Bronze

Common Alias:

Landing Zone, Ingestion Layer, Staging Layer

Goal:

The Bronze layer is where we land all the data from external source systems. The table structures in this layer correspond to the source system table structures "as-is," along with any additional metadata columns that capture the load date/time, process ID, etc. The focus in this layer is quick Change Data Capture and the ability to provide an historical archive of source (cold storage), data lineage, auditability, reprocessing if needed without rereading the data from the source system.

Mandatory metadata fields/columns to add:

Load Timestamp with timezone
Type of update(insert,update,delete for CDC)
File Name(if applicable)

Example

PySpark

from pyspark.sql.functions import current_timestamp,input_file_name
df.withColumns({"load_timestamp_utc": current_timestamp(), "input_filename": input_file_name()})

Optional metadata fields to add:

Data Pipeline Name

Mandatory Data Quality Checks:

Handling Duplicates
Handling Nulls
Essential Columns Check
Schema Drift Check(New/Missing Columns)
Column Data Type Validation
Empty Dataframe Check
Row Count Check
Data Freshness check

Example

SchemaDrift(>Spark3.5)SchemaDrift(<Spark3.5)EmptyDataframe

from pyspark.testing import assertSchemaEqual
assertSchemaEqual(source_df.schema, target_df.schema)

from loguru import logger

def schema_drift_check(src_df, tgt_df):
    source_column_list = set(src_df.columns)
    target_column_list = set(tgt_df.columns)
    only_in_source = list(source_column_list - target_column_list)
    only_in_target = list(target_column_list - source_column_list) 
    if len(only_in_source) > 0:
        error_msg = f"Schema drift detected: Additional columns found in Source: {only_in_source}"
        logger.exception(error_msg)
        raise Exception(error_msg)
    if len(only_in_target) > 0:
        error_msg = f"Schema drift detected: Columns missing in Source: {only_in_target}"
        logger.exception(error_msg)
        raise Exception(error_msg)
    else:
        logger.info("Schemas matched for given dataframes")

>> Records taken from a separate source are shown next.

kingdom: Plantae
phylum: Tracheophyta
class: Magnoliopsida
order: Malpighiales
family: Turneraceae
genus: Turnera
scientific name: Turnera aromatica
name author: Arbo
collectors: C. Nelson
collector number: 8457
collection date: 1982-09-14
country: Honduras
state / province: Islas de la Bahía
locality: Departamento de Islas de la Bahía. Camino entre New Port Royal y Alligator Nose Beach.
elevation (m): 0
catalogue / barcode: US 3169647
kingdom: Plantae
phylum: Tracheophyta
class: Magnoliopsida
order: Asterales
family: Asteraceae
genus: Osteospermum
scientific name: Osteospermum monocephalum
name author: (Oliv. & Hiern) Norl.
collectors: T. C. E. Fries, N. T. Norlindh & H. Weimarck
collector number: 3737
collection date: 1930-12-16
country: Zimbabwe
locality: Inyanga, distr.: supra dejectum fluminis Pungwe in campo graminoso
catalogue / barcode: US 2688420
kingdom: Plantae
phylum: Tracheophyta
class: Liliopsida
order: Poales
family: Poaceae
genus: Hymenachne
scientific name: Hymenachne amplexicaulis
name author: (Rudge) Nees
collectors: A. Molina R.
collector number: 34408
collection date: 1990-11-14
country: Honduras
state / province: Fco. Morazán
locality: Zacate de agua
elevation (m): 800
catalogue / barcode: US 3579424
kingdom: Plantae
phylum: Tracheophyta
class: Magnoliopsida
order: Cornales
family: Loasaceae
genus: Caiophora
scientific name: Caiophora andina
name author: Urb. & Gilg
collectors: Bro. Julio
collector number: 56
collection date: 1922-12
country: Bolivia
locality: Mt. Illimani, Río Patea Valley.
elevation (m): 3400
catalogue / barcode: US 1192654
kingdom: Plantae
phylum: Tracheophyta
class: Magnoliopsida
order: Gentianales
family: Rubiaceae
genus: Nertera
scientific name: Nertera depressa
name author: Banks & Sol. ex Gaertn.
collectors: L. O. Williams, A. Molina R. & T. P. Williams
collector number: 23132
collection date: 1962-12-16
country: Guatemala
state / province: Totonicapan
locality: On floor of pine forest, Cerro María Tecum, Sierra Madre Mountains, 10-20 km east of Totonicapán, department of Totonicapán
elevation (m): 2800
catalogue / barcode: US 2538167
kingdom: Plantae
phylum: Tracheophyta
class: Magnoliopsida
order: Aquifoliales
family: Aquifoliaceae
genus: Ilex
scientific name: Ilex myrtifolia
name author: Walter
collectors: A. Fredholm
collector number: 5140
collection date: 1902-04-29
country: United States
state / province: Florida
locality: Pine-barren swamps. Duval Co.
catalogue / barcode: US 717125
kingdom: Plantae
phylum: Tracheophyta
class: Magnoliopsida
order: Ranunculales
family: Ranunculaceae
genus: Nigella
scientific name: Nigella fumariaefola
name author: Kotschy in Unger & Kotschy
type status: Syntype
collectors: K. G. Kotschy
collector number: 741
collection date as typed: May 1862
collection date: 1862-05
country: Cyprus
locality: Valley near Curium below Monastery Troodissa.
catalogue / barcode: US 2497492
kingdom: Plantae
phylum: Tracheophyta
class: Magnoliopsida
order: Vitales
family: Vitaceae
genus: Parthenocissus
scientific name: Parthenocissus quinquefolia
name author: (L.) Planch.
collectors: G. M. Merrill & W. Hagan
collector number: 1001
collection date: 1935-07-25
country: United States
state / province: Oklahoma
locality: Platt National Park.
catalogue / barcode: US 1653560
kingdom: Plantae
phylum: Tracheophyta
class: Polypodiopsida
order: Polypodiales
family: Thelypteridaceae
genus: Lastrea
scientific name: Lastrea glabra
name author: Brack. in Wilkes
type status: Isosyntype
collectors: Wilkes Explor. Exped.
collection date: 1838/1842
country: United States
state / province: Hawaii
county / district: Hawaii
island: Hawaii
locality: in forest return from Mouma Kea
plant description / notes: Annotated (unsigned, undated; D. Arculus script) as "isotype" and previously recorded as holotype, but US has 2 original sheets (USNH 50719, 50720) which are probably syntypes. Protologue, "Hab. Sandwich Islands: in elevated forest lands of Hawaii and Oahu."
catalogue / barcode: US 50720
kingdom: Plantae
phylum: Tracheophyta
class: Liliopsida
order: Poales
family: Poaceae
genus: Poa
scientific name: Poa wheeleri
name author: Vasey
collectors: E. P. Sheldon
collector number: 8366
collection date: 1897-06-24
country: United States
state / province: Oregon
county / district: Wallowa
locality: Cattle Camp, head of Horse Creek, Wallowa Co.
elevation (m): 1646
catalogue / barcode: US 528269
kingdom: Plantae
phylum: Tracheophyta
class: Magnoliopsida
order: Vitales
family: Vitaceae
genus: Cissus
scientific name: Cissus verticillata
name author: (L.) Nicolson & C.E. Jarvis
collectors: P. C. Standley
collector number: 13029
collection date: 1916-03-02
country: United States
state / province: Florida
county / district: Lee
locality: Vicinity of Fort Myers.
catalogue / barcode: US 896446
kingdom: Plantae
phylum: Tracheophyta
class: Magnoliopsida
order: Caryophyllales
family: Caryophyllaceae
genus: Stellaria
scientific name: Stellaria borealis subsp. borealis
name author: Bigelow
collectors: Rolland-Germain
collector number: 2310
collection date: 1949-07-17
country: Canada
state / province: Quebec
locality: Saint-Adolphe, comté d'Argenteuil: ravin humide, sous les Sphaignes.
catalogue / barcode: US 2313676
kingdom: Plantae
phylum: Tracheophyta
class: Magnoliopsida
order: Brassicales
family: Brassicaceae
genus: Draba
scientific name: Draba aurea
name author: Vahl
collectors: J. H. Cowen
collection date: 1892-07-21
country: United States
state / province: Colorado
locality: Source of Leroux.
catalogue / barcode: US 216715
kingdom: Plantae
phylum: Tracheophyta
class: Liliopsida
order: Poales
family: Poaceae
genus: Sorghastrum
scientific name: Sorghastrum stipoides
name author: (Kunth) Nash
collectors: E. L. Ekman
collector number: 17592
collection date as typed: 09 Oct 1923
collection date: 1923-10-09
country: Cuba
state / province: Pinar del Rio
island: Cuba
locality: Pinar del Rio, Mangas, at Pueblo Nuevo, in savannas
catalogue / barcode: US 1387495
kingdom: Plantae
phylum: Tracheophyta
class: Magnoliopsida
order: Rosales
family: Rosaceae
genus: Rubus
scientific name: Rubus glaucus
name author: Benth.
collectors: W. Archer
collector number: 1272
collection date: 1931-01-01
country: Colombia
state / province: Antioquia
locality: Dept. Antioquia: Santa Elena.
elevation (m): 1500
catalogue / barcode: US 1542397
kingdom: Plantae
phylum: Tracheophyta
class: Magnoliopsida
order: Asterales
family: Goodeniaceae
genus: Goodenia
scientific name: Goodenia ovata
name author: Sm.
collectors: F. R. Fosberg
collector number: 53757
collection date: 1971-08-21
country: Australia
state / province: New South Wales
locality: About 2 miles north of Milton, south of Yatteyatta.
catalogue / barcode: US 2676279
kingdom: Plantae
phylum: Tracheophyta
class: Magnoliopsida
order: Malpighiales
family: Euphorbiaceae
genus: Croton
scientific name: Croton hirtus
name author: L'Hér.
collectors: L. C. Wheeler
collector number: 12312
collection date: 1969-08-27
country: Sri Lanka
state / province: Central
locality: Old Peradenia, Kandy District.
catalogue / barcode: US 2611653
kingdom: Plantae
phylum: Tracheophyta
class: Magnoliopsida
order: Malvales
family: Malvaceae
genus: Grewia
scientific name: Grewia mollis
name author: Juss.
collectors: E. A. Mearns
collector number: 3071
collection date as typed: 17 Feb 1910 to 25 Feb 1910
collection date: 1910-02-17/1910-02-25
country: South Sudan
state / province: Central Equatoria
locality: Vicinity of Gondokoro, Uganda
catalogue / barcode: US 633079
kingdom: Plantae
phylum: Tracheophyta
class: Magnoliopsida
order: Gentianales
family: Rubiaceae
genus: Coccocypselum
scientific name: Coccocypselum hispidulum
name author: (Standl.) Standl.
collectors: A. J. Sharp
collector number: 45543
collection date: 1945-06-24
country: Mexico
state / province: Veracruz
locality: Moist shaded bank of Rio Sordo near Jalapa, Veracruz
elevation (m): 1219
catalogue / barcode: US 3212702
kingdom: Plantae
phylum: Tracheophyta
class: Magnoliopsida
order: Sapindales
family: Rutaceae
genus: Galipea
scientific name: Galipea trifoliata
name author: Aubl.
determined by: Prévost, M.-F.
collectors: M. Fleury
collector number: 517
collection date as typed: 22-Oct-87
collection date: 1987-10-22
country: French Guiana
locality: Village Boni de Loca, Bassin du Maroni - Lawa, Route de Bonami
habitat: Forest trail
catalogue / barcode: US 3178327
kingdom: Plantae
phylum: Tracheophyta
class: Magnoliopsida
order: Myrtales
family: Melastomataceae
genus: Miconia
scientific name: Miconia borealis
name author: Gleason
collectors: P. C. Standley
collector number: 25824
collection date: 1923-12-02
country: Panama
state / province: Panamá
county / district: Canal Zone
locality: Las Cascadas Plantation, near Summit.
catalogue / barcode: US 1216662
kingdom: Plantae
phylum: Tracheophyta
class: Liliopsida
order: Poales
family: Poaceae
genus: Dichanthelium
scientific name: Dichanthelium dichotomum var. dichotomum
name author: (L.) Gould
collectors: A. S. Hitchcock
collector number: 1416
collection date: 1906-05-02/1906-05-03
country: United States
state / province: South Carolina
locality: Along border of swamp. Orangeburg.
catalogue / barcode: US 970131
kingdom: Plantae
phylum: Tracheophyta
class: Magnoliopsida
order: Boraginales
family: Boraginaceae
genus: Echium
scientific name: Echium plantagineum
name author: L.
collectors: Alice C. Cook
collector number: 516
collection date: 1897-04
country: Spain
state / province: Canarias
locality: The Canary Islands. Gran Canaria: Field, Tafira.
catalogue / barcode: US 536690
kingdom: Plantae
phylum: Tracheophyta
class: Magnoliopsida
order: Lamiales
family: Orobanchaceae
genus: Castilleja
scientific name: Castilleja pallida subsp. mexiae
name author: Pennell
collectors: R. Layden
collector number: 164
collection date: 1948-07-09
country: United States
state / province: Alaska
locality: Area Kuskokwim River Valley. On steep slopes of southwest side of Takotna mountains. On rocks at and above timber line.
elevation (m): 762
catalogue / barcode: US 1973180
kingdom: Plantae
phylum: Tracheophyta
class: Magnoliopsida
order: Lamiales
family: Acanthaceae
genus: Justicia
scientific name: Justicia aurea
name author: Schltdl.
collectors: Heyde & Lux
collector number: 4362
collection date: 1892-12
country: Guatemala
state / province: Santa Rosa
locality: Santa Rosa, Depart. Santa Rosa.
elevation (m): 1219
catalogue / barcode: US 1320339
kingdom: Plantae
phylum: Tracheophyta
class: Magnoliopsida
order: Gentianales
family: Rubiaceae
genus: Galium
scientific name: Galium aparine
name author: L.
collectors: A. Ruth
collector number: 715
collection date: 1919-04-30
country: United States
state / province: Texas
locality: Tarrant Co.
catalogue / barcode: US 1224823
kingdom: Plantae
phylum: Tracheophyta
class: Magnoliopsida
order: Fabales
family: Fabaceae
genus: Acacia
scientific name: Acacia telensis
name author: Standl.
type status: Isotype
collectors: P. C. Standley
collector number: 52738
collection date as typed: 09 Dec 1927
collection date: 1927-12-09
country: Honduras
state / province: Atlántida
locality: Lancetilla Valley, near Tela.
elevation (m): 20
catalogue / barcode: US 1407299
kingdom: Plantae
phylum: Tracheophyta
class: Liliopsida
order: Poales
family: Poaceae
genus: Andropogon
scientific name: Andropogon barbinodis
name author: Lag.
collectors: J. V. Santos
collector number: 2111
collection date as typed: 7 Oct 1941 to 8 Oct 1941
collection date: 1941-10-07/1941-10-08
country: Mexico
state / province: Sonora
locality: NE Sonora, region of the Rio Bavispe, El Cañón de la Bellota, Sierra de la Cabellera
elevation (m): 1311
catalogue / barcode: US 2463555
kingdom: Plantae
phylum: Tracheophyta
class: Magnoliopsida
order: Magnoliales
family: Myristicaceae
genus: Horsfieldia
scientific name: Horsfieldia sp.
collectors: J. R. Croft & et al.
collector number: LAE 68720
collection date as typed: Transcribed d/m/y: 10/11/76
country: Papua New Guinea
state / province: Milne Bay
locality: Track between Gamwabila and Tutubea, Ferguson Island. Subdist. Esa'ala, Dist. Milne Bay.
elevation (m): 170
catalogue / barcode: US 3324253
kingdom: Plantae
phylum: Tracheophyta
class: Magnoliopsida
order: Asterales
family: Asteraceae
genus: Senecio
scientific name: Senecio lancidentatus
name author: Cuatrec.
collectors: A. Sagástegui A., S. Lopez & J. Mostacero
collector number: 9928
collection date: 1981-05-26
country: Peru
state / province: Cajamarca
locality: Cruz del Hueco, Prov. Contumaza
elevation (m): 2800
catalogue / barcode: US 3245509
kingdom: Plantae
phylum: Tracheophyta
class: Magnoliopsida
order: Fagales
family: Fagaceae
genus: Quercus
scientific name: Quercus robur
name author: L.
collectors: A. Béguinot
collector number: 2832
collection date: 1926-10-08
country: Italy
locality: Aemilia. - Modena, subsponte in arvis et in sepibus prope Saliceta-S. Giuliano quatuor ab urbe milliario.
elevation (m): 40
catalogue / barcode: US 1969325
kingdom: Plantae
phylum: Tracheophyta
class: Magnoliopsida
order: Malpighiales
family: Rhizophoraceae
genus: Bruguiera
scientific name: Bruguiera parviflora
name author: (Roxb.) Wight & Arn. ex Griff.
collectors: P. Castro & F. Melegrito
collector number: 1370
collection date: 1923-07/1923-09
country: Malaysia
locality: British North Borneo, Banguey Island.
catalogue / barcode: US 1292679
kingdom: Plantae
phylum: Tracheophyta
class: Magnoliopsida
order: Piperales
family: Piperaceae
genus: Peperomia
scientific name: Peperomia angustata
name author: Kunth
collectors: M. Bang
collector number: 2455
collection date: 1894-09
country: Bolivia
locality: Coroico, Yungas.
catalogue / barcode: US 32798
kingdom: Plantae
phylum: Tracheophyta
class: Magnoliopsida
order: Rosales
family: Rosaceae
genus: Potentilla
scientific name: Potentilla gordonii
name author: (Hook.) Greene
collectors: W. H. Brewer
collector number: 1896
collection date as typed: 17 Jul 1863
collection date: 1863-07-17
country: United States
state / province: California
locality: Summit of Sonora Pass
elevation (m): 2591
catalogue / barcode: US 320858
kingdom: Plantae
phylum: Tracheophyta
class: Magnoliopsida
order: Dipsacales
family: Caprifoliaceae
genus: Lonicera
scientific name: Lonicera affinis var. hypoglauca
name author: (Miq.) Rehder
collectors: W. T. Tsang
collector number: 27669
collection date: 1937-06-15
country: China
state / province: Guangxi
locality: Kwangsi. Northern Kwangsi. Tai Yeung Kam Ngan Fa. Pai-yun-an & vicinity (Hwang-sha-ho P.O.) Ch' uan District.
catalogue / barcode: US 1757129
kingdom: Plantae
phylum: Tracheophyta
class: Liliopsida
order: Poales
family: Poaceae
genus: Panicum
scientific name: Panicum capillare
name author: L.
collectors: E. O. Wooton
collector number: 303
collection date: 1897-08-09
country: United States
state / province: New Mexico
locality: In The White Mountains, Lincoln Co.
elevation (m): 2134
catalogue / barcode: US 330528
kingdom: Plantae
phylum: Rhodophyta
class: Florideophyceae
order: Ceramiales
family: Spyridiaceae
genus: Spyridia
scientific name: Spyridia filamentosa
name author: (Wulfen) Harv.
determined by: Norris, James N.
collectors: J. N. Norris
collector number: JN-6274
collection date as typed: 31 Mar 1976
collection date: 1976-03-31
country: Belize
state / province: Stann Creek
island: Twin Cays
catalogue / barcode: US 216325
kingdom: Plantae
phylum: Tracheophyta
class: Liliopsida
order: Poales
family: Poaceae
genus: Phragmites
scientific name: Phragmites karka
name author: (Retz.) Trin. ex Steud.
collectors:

schema_drift_check(source_df, target_df)

source_df.isEmpty()

Bronze Layer Maintenance

Move processed files to archive bucket or ensure life cylce policy(move to different tier) is implemented
Ensure partitioning in place in the bronze layer
Always aim to get data in parquet format for efficient processing.
Implement quarantine layer logic for corrupted or failed records (e.g., malformed rows, schema mismatches)

Mandatory Code Headers

# Metadata
----
| ID | Property | Value |
| --- | --- | --- |
| M1 | Has PII/Regulatory/Sensitive Data | |
| M2 | Timezone for Timestamp Columns | |

# Checklist
----
| ID | Description |  Implemented(Y/N/NA) |
| --- | --- | --- |
| B1 | Mandatory metadata fields | |
| B2 | Optional metadata fields | |
| B3 | Duplicates Handled | |
| B4 | Nulls Handled | |
| B5 | Essential Columns Check | |
| B6 | Schema Drift Check | |
| B7 | Column Data Type Validation | |
| B8 | Empty Dataframe Check | |
| B9 | Row Count Check | |
| B10 | Data Freshness Check | |
| B11 | Exception & Error logging | |

# Change Log
----
| Date | Change | Author |
| --- | --- | --- |
|  |  |  |